::: Extracted material
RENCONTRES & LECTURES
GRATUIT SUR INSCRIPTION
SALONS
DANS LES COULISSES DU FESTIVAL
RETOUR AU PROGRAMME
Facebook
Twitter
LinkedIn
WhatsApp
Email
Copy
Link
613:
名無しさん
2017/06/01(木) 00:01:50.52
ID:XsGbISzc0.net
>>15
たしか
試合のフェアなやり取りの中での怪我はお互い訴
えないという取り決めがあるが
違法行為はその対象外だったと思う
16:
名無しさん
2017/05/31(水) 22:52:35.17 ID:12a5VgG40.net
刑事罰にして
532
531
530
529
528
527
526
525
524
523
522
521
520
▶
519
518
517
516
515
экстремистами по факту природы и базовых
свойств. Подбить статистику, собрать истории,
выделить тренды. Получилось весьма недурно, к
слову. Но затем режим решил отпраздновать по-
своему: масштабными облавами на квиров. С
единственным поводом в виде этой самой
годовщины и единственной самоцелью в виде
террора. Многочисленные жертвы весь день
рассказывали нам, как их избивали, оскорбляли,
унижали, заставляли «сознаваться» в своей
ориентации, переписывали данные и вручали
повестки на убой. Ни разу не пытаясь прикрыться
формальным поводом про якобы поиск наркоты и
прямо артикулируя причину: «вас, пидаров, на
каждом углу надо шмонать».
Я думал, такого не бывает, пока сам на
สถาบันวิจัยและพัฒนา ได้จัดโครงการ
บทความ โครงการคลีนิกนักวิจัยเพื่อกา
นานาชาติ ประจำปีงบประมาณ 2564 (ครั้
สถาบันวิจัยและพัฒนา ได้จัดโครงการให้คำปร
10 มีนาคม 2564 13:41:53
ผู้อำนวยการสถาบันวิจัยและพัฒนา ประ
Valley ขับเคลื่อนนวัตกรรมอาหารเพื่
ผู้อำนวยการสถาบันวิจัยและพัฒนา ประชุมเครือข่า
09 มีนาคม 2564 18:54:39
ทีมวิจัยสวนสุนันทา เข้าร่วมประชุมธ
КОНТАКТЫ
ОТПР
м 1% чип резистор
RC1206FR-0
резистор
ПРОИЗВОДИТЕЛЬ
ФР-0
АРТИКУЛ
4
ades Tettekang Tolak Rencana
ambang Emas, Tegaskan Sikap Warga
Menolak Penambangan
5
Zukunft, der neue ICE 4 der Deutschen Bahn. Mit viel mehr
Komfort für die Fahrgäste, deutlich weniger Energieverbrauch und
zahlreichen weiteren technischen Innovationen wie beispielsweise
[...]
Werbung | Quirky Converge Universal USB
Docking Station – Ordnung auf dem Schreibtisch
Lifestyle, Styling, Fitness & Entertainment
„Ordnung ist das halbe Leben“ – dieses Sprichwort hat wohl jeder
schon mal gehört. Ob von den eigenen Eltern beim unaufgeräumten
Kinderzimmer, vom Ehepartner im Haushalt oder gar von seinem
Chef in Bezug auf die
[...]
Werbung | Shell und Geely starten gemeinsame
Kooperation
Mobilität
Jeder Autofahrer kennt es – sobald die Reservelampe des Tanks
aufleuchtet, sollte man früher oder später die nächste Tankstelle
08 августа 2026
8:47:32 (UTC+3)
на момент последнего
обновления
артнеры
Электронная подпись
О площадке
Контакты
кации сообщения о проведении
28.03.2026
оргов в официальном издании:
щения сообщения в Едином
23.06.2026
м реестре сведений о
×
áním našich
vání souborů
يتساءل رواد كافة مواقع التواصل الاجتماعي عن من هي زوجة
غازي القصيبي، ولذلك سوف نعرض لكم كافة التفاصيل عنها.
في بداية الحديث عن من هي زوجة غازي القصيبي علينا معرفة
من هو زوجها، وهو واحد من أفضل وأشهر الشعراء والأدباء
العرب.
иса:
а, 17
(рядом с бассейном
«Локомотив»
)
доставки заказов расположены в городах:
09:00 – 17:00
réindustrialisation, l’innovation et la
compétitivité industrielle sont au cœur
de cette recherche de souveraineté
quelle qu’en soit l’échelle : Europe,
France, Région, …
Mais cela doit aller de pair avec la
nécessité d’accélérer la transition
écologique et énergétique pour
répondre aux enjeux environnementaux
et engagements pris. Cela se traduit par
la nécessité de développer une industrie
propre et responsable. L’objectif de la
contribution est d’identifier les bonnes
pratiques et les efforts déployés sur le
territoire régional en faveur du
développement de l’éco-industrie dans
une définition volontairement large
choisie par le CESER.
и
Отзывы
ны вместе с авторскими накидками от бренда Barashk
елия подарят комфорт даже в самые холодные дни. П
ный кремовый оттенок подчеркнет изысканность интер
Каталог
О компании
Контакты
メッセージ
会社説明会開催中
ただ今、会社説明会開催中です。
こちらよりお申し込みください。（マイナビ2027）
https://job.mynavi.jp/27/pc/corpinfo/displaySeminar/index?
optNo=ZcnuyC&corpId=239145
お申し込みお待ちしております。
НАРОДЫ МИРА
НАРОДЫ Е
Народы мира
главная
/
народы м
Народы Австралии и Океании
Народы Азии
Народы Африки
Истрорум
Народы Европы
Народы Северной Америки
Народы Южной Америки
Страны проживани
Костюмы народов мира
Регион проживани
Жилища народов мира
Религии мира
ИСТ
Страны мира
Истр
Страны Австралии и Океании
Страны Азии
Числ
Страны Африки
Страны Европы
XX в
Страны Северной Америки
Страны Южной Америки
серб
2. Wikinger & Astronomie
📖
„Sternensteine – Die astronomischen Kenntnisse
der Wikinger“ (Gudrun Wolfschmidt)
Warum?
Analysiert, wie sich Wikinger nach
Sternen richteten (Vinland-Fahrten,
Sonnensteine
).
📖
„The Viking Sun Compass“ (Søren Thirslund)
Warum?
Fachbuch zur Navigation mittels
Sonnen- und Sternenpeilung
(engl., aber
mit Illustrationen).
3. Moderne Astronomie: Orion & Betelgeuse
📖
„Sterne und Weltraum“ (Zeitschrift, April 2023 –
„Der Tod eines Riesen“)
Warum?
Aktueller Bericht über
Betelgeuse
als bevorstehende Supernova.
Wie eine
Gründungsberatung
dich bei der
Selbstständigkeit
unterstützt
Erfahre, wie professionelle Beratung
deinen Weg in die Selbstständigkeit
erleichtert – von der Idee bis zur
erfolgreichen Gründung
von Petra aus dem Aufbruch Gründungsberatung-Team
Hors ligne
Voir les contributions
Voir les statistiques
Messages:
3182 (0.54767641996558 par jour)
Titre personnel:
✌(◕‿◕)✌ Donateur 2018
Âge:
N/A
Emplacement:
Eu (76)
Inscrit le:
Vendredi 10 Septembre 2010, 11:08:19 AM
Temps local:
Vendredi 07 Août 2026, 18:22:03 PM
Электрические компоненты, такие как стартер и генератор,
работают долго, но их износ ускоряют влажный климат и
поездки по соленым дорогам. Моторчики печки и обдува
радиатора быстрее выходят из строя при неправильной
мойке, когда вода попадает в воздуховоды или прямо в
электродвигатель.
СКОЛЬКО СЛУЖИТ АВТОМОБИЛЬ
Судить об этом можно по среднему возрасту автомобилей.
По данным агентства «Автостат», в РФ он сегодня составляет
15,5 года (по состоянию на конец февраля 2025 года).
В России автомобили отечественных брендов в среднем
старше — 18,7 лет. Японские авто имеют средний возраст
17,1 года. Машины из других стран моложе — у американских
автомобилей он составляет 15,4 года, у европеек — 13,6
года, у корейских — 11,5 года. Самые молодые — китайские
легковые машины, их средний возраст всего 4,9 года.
::::::
Exercise description
Gather every line above that contains the word "виде", and copy each one in full.

Answer below
единственным поводом в виде этой самой
годовщины и единственной самоцелью в виде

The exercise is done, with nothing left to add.